1) La profonda crisi strutturale, economica prima che finanziaria, ma anche ambientale, energetica e bellica, del capitalismo occidentale è esplosa proprio quando, dopo il crollo del “socialismo reale”, esso avrebbe dovuto espandersi senza limiti e portare la ricchezza ovunque, come da agiografia.
Ma una tale crisi è anche opportunità, come dice l’etimologia del termine. E dunque diventa attuale (e cruciale) ragionare su quale società, non in tempi biblici, potrebbe sostituire quella attuale.

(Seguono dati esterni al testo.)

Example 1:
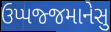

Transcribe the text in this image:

ઉપ્પજ્જમાનેસુ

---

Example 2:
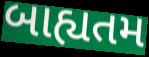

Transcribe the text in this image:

બાહ્યતમ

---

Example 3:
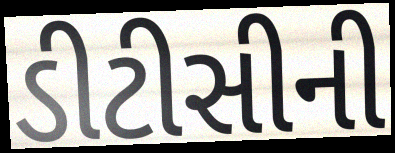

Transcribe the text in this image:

ડીટીસીની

2) Tali considerazioni per Bernocchi sono state ingigantite dalle esperienze degli ultimi anni a livello internazionale, ove milioni di persone, in maniera organizzata, nella versione altermondialista e antiliberista varata a Seattle e poi nei Forum mondiali, nelle esperienze dei governi popolari dell’America Latina e dei grandi movimenti indigeni, contadini e ambientalisti, e poi tra i nuovi “indignati” delle primavere arabe, europei e statunitensi, hanno prodotto abbondante e credibile materiale per gestire diversamente l’ambiente e la produzione, il territorio e i Beni comuni, l’amministrazione cittadina e nazionale. Una fioritura del genere non si era mai vista nel dopoguerra, nettamente superiore all’alternatività prodotta, sulla gestione concreta dell’esistente, dai movimenti degli anni’60 e ’70.

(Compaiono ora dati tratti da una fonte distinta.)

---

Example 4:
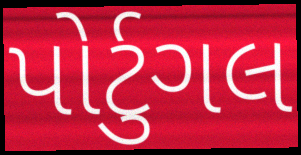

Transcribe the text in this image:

પોર્ટુગલ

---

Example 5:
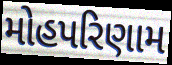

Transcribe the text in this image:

મોહપરિણામ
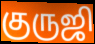
குருஜி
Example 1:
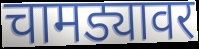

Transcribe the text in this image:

चामड्यावर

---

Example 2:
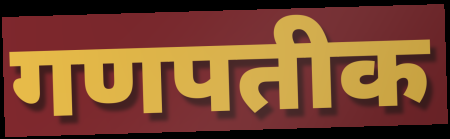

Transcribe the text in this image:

गणपतीक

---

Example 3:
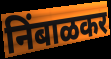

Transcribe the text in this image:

निंबाळकर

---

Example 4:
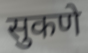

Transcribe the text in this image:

सुकणे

3) Altrettanto forte per Bernocchi la constatazione del fatto che il crollo del primo, gigantesco tentativo di superare il capitalismo non avesse prodotto la rinuncia al mutamento ma anzi lo avesse fatto rifiorire, a dimostrazione della coscienza diffusa a livello di massa che il “socialismo reale” non solo non fosse davvero un’alternativa valida ma per molti versi configurasse in media una società persino peggiore del capitalismo sviluppato, perlomeno nelle versioni europee e occidentali.
Ma andavano fatti i conti, radicalmente, con il “socialismo reale”
Se il superamento del capitalismo è obiettivo attuale, c’è l’urgente necessità, secondo Bernocchi, di rivedere le teorie della transizione da un sistema all’altro, separando nettamente l’idea di una nuova società dalla parabola concreta del “socialismo realizzato”, senza nostalgie e rimpianti e senza l’illusione di poter separare il “bambino dall’acqua sporca”. E’ il “bambino” che ha continuamente sporcato l’acqua e non si è mai pulito. Di lui non c’è bisogno, la morta società non deve afferrare la viva possibilità di una futura di tutt’altro segno, soffocandone sul nascere le potenzialità. Non è pensabile, né desiderabile, una società tutta statalizzata, con lo Stato in mano ad un partito unico e ad una soffocante borghesia di Stato, altrettanto oligarchica di quella privata; è un inganno la presunta “dittatura del proletariato” e serve piuttosto la massima democrazia e possibilità di organizzare i propri diritti e necessità; è dannoso abolire ogni forma di proprietà privata, persino per produzioni insignificanti e non strategiche; e infine, è persino reazionaria l’idea che i conflitti sociali si possano estinguere del tutto e che, se si presentano ancora, è solo dovuto a complotti di restaurazione.